• _Aim of the task_: In the excerpt about Knocking on Heaven's Door, how long is the tunnel where the protons circulate?

• _Excerpt to read_:
Knocking on Heaven’s Door is deliciously written. Its description of CERN’s history is well documented and reflects with a wink several life experiences within the community of particle physicists. When reading it, you will travel through the 26.667-kilometer-long tunnel where the highest-energy protons ever prepared by humans circulate in a vacuum chamber. Colliding in detectors, those particles re-create conditions one step closer to the Big Bang than have been produced in any other accelerator. You will visit the experiments, but will also meet the people and discover their various accents and personalities. Besides being a top scientist, Randall is also a lover of people and a perceptive reader of their personalities.
Perhaps Randall’s most striking trait is courage, and it is fitting that she would, with great respect and understanding, address the burning underlying question: for a scientist, how about God, how about religion? She argues that scientists have not found any problem that demonstrably requires the intervention of a supernatural being animated with a purpose. They have, however, designed ways to establish a domain of truth based on experiments or observations that anyone can reproduce and that are related by theories that use mathematics agreed upon by all.
As a consequence of scientific endeavors, the internet allows the whole world to communicate and industry creates the most complicated machinery—for example the GPS in your car—based on past discoveries and parts built across the planet. And it all works! Yet what is the place of religion? Randall has the honesty and frankness to address the issue; she worked hard on documenting the debate, yet she never forgets that humans have souls.

(Stored entries)

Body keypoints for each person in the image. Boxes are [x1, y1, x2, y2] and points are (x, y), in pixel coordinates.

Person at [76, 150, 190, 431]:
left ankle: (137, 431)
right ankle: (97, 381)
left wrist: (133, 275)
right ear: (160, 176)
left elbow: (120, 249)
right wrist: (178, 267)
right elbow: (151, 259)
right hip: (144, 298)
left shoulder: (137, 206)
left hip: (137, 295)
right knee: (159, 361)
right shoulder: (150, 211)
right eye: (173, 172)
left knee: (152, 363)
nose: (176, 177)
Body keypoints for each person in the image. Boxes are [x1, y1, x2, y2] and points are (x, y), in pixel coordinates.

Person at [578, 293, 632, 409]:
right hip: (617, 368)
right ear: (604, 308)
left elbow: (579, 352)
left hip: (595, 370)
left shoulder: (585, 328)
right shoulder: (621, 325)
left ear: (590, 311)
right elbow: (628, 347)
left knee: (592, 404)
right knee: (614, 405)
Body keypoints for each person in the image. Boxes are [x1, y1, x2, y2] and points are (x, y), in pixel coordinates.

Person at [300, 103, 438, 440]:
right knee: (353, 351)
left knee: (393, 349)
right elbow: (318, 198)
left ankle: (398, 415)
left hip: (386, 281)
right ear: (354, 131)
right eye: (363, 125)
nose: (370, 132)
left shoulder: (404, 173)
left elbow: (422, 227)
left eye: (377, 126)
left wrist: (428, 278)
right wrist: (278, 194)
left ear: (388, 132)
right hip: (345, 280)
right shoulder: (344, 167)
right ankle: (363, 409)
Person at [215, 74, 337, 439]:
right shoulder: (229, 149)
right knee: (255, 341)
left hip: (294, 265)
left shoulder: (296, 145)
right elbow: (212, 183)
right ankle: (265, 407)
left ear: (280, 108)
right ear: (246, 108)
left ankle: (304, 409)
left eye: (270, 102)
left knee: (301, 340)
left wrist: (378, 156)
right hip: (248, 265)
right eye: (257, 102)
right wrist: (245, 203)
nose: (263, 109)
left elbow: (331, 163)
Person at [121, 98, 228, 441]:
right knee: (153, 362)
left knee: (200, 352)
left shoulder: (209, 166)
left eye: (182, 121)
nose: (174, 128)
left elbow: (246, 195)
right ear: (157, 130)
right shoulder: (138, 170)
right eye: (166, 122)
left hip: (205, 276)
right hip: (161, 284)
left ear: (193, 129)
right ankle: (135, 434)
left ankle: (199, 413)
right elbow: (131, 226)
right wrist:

• _Completed task_: It is 26.667 kilometers long.